A gauche : la station de pompage de Crossness, licence Creative Commons CC BY-SA 2.0. Crédits photos : Christine Matthews
A droite : la station de pompage d’Abbey Mills, licence Creative Commons CC BY-SA 3.0. Crédits photos : Velella

Les travaux menés par Bazalgette ont également amené d’autres progrès en terme de chantier : il impose des tests de qualité très strict sur ses matériaux, alors que ce procédé était loin d’être la norme à l’époque, il démocratise l’utilisation du ciment de Portland et accorde aux ouvriers une augmentation salariale conséquente après une grève de la part de ces-derniers quelques mois après le début des travaux. Le système d’égouts Nord est achevé en 1865 et le système Sud en 1868, après seulement dix années de travaux. Malgré son avancée technologique et sanitaire, le système conçu par Bazalgette possède toutefois un défaut majeur, celui de rejeter encore les déchets dans la Tamise, polluant ainsi les zones environnantes. Une polémique éclata à ce sujet en 1878, lorsque le bateau Princess Alice fait naufrage non loin du déversoir de Beckton et cause plus de 600 morts, certains affirmant qu’une partie de ces décès n’est pas à imputer à la noyade mais à l’empoisonnement des naufragés par les eaux du fleuve. Dès les années 1880, les déchets solides sont donc séparés des liquides pour être déversés…directement dans la mer du Nord, une situation qui dura plus de 100 ans jusqu’à qu’elle ne soit condamnée par la Cour de Justice de l’Union Européenne en 1998, forçant les Londoniens à mettre enfin en place un système de traitement des déchets digne de ce nom.

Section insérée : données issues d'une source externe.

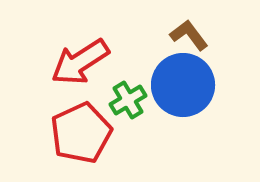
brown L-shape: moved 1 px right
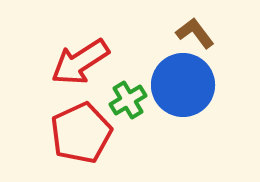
brown L-shape: moved 6 px right, 2 px up
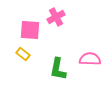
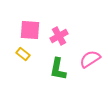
pink cross: moved 3 px right, 19 px down
pink semicircle: rotated 35 degrees counterclockwise
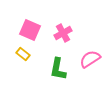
pink square: rotated 20 degrees clockwise
pink cross: moved 4 px right, 3 px up
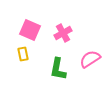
yellow rectangle: rotated 40 degrees clockwise
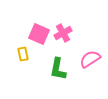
pink square: moved 9 px right, 4 px down
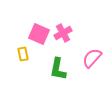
pink semicircle: moved 2 px right, 1 px up; rotated 15 degrees counterclockwise
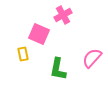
pink cross: moved 18 px up
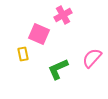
green L-shape: rotated 55 degrees clockwise
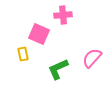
pink cross: rotated 24 degrees clockwise
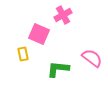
pink cross: rotated 24 degrees counterclockwise
pink semicircle: rotated 85 degrees clockwise
green L-shape: rotated 30 degrees clockwise
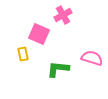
pink semicircle: rotated 20 degrees counterclockwise
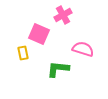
yellow rectangle: moved 1 px up
pink semicircle: moved 9 px left, 9 px up
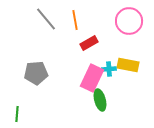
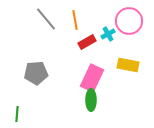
red rectangle: moved 2 px left, 1 px up
cyan cross: moved 1 px left, 35 px up; rotated 24 degrees counterclockwise
green ellipse: moved 9 px left; rotated 15 degrees clockwise
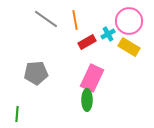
gray line: rotated 15 degrees counterclockwise
yellow rectangle: moved 1 px right, 18 px up; rotated 20 degrees clockwise
green ellipse: moved 4 px left
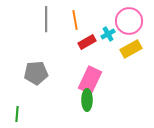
gray line: rotated 55 degrees clockwise
yellow rectangle: moved 2 px right, 2 px down; rotated 60 degrees counterclockwise
pink rectangle: moved 2 px left, 2 px down
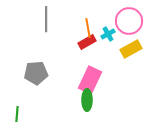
orange line: moved 13 px right, 8 px down
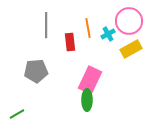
gray line: moved 6 px down
red rectangle: moved 17 px left; rotated 66 degrees counterclockwise
gray pentagon: moved 2 px up
green line: rotated 56 degrees clockwise
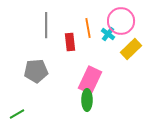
pink circle: moved 8 px left
cyan cross: rotated 24 degrees counterclockwise
yellow rectangle: rotated 15 degrees counterclockwise
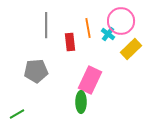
green ellipse: moved 6 px left, 2 px down
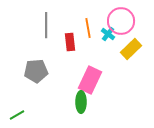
green line: moved 1 px down
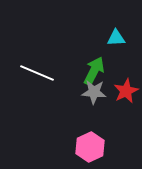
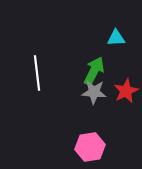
white line: rotated 60 degrees clockwise
pink hexagon: rotated 16 degrees clockwise
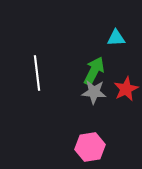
red star: moved 2 px up
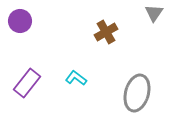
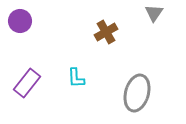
cyan L-shape: rotated 130 degrees counterclockwise
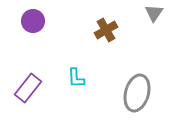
purple circle: moved 13 px right
brown cross: moved 2 px up
purple rectangle: moved 1 px right, 5 px down
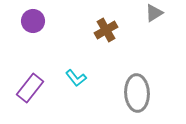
gray triangle: rotated 24 degrees clockwise
cyan L-shape: rotated 35 degrees counterclockwise
purple rectangle: moved 2 px right
gray ellipse: rotated 18 degrees counterclockwise
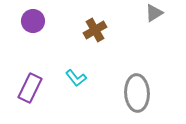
brown cross: moved 11 px left
purple rectangle: rotated 12 degrees counterclockwise
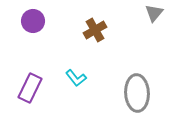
gray triangle: rotated 18 degrees counterclockwise
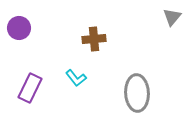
gray triangle: moved 18 px right, 4 px down
purple circle: moved 14 px left, 7 px down
brown cross: moved 1 px left, 9 px down; rotated 25 degrees clockwise
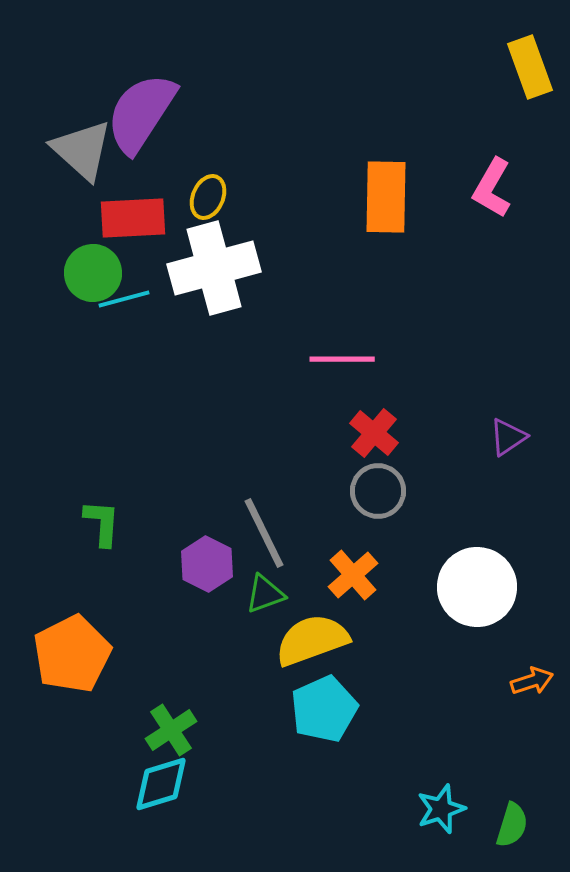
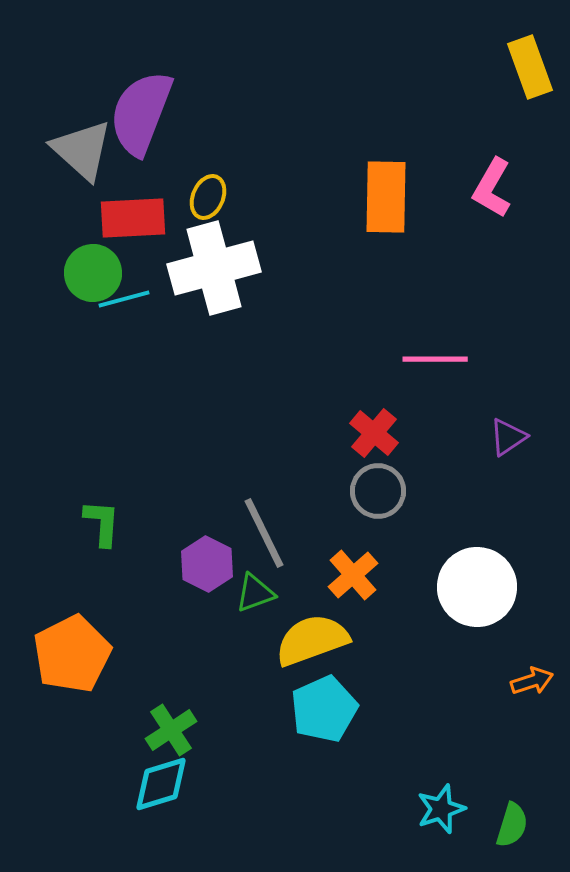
purple semicircle: rotated 12 degrees counterclockwise
pink line: moved 93 px right
green triangle: moved 10 px left, 1 px up
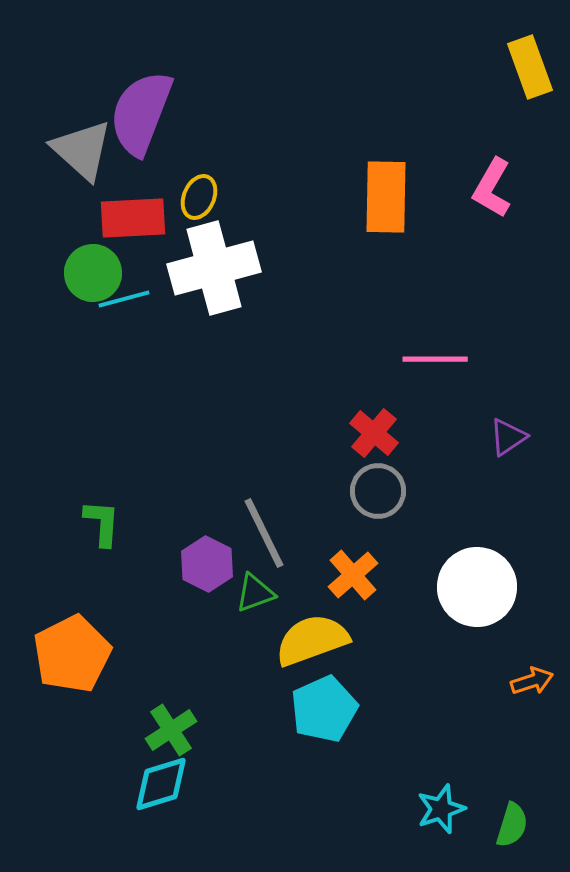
yellow ellipse: moved 9 px left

Le grand désastre sur la Tamise : le repêchage des corps après le naufrage du SS Princess Alice. Illustrated London News, 14 septembre 1878.

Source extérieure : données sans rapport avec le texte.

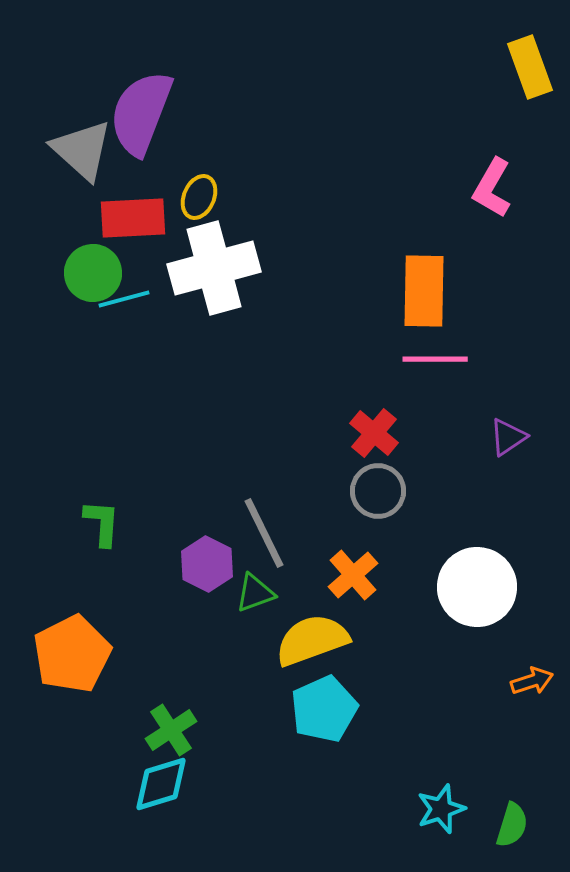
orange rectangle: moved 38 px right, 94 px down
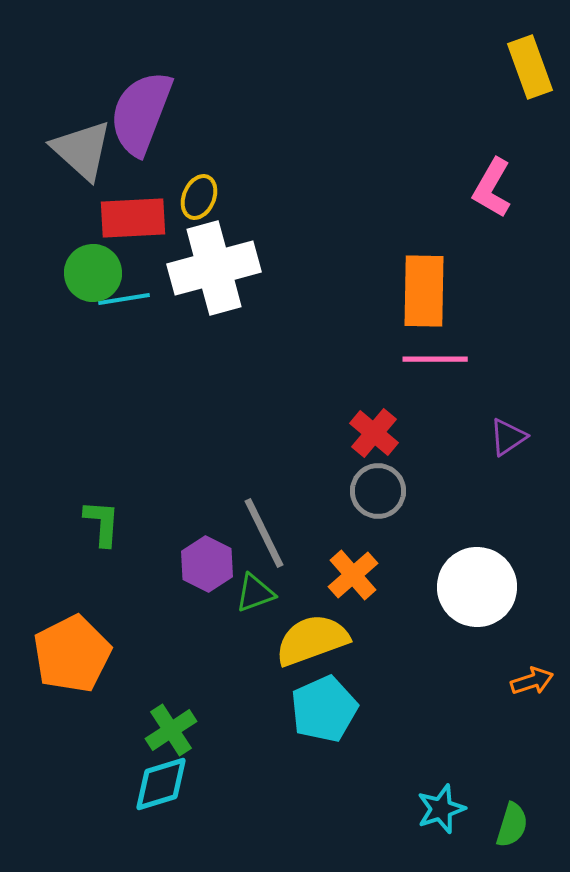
cyan line: rotated 6 degrees clockwise
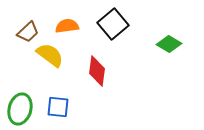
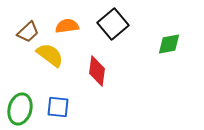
green diamond: rotated 40 degrees counterclockwise
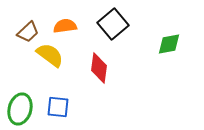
orange semicircle: moved 2 px left
red diamond: moved 2 px right, 3 px up
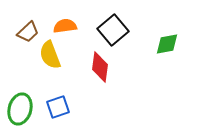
black square: moved 6 px down
green diamond: moved 2 px left
yellow semicircle: rotated 148 degrees counterclockwise
red diamond: moved 1 px right, 1 px up
blue square: rotated 25 degrees counterclockwise
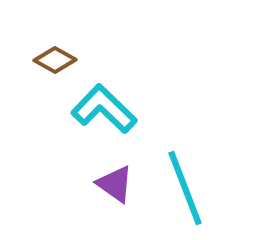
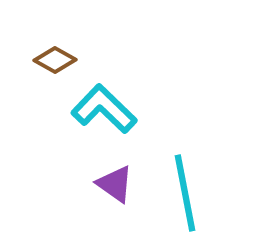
cyan line: moved 5 px down; rotated 10 degrees clockwise
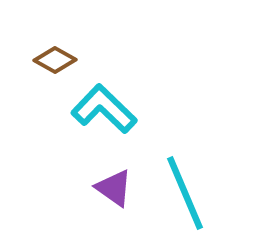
purple triangle: moved 1 px left, 4 px down
cyan line: rotated 12 degrees counterclockwise
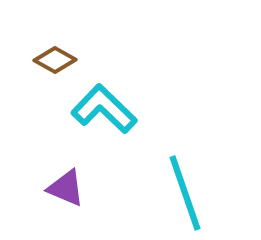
purple triangle: moved 48 px left; rotated 12 degrees counterclockwise
cyan line: rotated 4 degrees clockwise
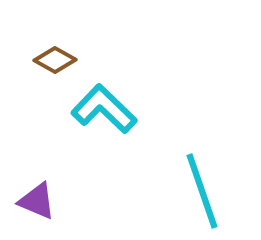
purple triangle: moved 29 px left, 13 px down
cyan line: moved 17 px right, 2 px up
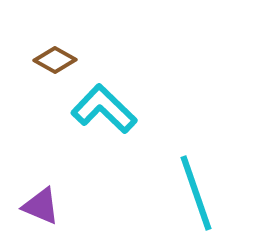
cyan line: moved 6 px left, 2 px down
purple triangle: moved 4 px right, 5 px down
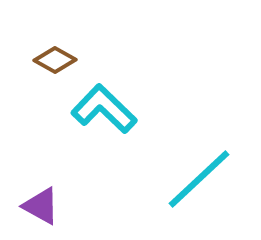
cyan line: moved 3 px right, 14 px up; rotated 66 degrees clockwise
purple triangle: rotated 6 degrees clockwise
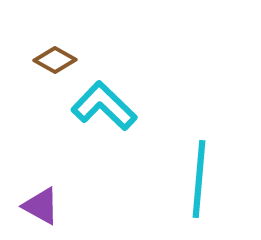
cyan L-shape: moved 3 px up
cyan line: rotated 42 degrees counterclockwise
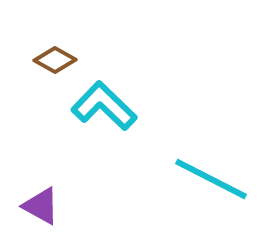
cyan line: moved 12 px right; rotated 68 degrees counterclockwise
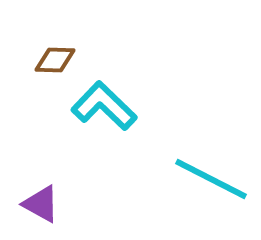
brown diamond: rotated 27 degrees counterclockwise
purple triangle: moved 2 px up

Les égouts construits grâce à la Grande Puanteur ont en tous cas permis d’améliorer considérablement la situation sanitaire de la capitale britannique et ont permis d’y éradiquer définitivement le choléra. Une seule épidémie se déclara en 1866, mais elle concernait alors une partie de la ville qui n’était pas encore reliée au système imaginé par Bazalgette, et cette occurrence contribua à ancrer l’idée, défendue quinze ans plus tôt par John Snow, que cette épidémie se transmettait bel et bien par l’eau, avant que le scientifique Robert Koch ne parvienne enfin à prouver à l’ensemble de la communauté médicale l’origine bactérienne du choléra en 1884. Quant au système imaginé par Bazalgette, prévu pour supporter une augmentation démographique de 1,5 millions d’habitants, c’est encore lui qui recueille les eaux usagées des Londoniens de nos jours, amélioré par divers aménagements afin de correspondre aux besoins d’une capitale dont la population est aujourd’hui de plus de 8 millions d’habitants.

Claude Monet (1840-1926), La Tamise et le Parlement, 1871, huile sur toile, Londres, National Gallery.